If he had doubts about his role here, he shouldn’t have worried. The movie he SHOULD HAVE had misgivings over was a flick (one which I think actually is his godawful worst): ‘In a Lonely Place’. There, all the criticisms you’re leveling at him here, would be more aptly laid. That is the film where he was too old and too broken-down to convince us he was a sociopath or killer. Apparently IALP was a deliberate attempt by Bogart and (director) Ray to ‘comment on’ the genre. Bogart stated that by that time he did hate all the’tough guy’ roles he had been saddled with throughout his career. So: I wonder why Bogart approved of that ruse but not of ‘Devil’ where this grand sardonic gesture of his actually works?
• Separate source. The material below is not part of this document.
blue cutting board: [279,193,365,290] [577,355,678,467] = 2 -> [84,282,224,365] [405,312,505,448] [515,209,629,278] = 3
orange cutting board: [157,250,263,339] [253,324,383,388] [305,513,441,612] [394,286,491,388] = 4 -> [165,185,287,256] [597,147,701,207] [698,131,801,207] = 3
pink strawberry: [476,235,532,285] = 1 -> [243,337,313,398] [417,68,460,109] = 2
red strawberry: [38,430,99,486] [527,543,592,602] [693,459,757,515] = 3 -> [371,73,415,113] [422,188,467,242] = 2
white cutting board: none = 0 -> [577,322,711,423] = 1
Next: the women cast with him–their roles were fun and alluring; I liked the unpredictable romantic arrangements and the not-quite-sure-knowing-who-Bogart-would-end-up-with. And what a startling, casual, and informal role for J. Jones: it must have been fun for her to break with her usual typecasting. Huge treat to see her goofy and giggling.
Supporting cast: gems. Who better than Robert Morley to bluster and fidget like that? LOL at them all burying their passports just when the tribe of Berbers rides up! Hilarious! All the goofy Italians shouting and waving their hands–the ship captain in particular–and the hilarious husband of Jones. I can’t fathom how one would not find this funny!
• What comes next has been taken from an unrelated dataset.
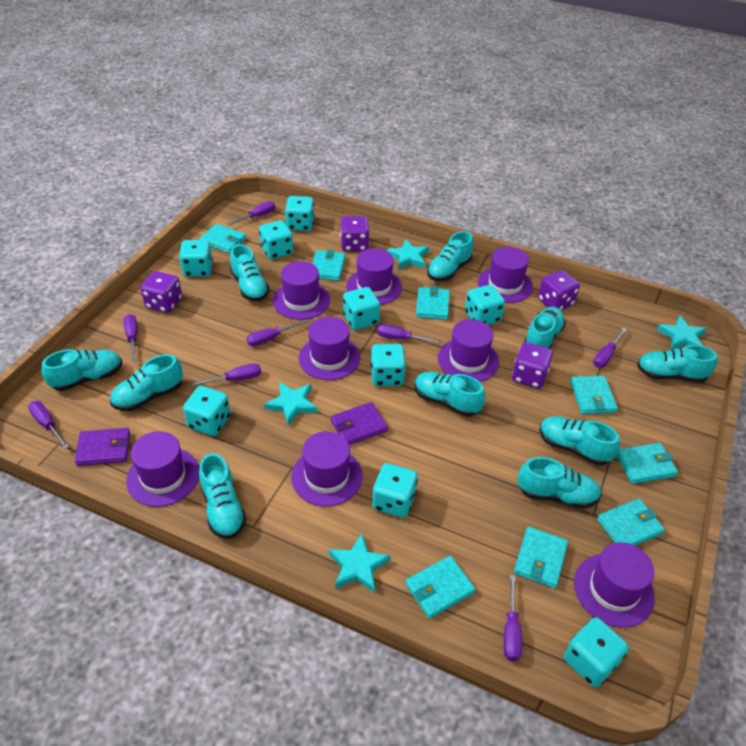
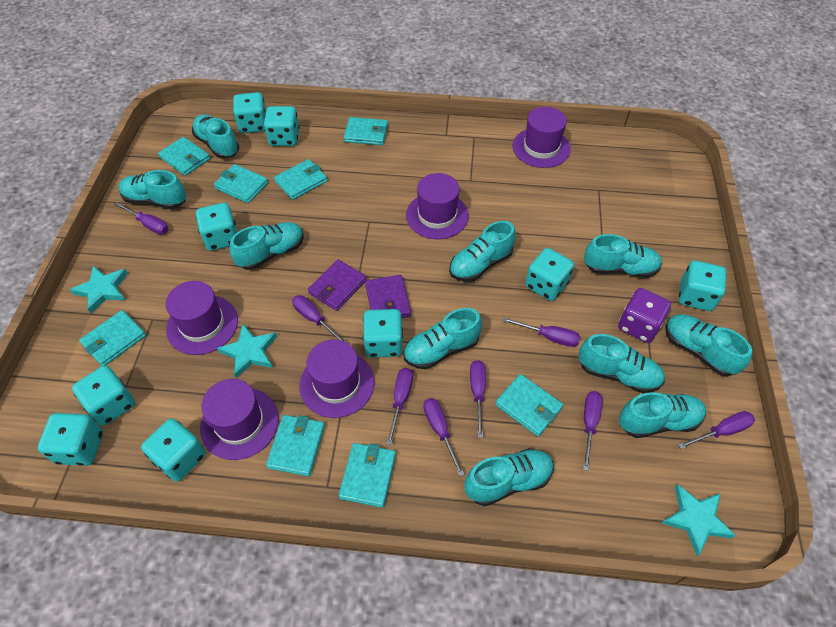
purple dice: [140,271,182,313] [340,216,370,252] [512,342,553,389] [538,270,580,310] = 4 -> [618,288,671,343] = 1
purple hat: [126,431,199,507] [273,261,330,320] [291,431,363,506] [299,317,360,380] [346,248,402,305] [438,319,499,382] [478,247,533,303] [574,542,655,628] = 8 -> [166,281,238,355] [200,379,279,460] [299,339,374,418] [406,173,469,239] [513,107,571,168] = 5
turquoise star: [264,382,318,426] [328,533,391,593] [387,239,429,270] [657,315,707,350] = 4 -> [70,266,128,314] [217,324,277,378] [662,484,736,556] = 3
You’re right, the plot really doesn’t matter in this–I agree. Its all about the madcap dialog by Capote; the surreal setting and oddball incidents; the whole serio-comic discombobulated concoction shot against some of the blackest shadowy backgrounds I’ve ever seen in a flick. I like how the beginning of the movie doesn’t seem as if any coherent story is even going to emerge; but lo and behold there is a sea journey, a firing squad, a clever escape and just enough linearality to follow without feeling like being ‘reluctantly dragged along’–again, like so many plots-of-that-era do.
Not at all a film to skip or dismiss. Its a movie which in some ways deliberately (yes and in some ways accidentally, sure) repeatedly pokes gentle fun at itself, at all the players; and at all the ‘exotic intrigue’ flicks of the era which they were probably all so thoroughly bored of. I love what Huston did here.
September 26th, 2014 at 2:06 pm
Thanks for the comment, Feliks — long enough to be a review in itself!